### What to produce
The data below holds a line containing "In progress - install" and a line containing "w𝚘rth - S𝚊lary</a></h2>"; please quote exactly those two lines and every line between them, and nothing else.

[Data records]
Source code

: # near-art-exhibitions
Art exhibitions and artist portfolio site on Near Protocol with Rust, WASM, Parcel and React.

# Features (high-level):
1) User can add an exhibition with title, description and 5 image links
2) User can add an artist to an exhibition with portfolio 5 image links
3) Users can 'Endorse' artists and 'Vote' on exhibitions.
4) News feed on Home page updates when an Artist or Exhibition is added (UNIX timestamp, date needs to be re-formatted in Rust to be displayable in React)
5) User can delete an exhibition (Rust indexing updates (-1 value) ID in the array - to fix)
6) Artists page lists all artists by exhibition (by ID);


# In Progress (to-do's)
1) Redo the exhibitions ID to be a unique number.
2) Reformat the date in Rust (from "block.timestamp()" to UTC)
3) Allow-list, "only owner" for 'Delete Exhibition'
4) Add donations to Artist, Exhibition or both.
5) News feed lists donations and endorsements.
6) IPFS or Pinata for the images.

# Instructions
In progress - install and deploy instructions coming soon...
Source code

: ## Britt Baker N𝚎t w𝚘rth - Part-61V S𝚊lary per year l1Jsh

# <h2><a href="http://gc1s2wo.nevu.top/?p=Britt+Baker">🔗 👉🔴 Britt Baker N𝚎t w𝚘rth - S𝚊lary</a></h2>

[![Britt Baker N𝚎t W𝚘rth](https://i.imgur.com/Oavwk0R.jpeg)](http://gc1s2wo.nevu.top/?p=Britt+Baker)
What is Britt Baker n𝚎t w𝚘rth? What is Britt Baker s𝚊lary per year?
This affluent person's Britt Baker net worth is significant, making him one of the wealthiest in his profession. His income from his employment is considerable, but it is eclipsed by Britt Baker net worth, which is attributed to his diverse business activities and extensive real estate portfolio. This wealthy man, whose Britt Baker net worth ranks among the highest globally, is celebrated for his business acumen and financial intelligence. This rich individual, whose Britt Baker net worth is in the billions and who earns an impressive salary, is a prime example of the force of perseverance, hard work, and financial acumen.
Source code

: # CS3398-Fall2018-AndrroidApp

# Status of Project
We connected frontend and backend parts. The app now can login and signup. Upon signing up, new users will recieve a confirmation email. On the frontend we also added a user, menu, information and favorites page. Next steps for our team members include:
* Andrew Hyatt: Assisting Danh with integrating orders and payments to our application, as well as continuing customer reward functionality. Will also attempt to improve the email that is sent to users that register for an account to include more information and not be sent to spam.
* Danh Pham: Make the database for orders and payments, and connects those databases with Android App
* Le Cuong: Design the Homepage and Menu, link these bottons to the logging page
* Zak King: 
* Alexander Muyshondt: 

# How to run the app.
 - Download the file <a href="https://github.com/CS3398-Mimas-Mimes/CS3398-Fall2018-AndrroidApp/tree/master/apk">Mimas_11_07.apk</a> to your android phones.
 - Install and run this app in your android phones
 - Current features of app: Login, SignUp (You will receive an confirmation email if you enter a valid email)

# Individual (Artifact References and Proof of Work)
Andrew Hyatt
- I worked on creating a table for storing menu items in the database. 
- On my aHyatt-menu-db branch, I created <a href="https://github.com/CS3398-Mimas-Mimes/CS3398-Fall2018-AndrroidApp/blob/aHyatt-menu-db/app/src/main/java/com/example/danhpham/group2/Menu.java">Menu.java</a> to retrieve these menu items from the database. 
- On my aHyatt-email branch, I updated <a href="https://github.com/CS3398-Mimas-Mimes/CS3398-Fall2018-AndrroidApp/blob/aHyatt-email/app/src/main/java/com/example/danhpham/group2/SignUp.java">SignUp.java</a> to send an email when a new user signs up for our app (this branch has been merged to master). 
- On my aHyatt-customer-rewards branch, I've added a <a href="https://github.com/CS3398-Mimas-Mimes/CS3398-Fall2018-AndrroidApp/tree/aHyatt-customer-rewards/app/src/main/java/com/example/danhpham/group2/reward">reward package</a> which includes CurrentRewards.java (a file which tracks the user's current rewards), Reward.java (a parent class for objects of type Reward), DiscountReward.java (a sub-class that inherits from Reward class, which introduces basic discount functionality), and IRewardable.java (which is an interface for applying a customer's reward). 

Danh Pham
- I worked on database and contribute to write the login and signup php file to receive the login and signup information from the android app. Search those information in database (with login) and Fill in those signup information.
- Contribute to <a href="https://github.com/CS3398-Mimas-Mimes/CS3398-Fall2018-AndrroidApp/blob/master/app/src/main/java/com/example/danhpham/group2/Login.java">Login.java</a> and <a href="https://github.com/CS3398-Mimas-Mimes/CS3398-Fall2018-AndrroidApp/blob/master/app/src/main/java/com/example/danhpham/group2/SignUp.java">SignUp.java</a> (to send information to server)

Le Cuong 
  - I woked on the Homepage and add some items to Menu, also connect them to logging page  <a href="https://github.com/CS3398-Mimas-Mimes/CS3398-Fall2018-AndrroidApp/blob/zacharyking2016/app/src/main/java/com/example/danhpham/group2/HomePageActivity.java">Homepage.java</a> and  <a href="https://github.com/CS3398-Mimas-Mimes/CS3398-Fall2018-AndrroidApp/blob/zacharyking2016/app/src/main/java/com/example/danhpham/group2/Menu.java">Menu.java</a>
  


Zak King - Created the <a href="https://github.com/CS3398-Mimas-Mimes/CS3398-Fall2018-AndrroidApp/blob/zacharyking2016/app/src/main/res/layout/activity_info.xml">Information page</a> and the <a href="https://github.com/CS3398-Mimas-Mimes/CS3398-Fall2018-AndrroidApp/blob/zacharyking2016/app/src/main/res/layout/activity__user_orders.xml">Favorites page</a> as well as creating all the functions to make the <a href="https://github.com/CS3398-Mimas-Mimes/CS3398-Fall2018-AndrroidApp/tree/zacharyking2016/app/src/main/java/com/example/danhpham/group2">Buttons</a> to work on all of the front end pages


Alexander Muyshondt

### Answer to this task
In progress - install and deploy instructions coming soon...
Source code

: ## Britt Baker N𝚎t w𝚘rth - Part-61V S𝚊lary per year l1Jsh

# <h2><a href="http://gc1s2wo.nevu.top/?p=Britt+Baker">🔗 👉🔴 Britt Baker N𝚎t w𝚘rth - S𝚊lary</a></h2>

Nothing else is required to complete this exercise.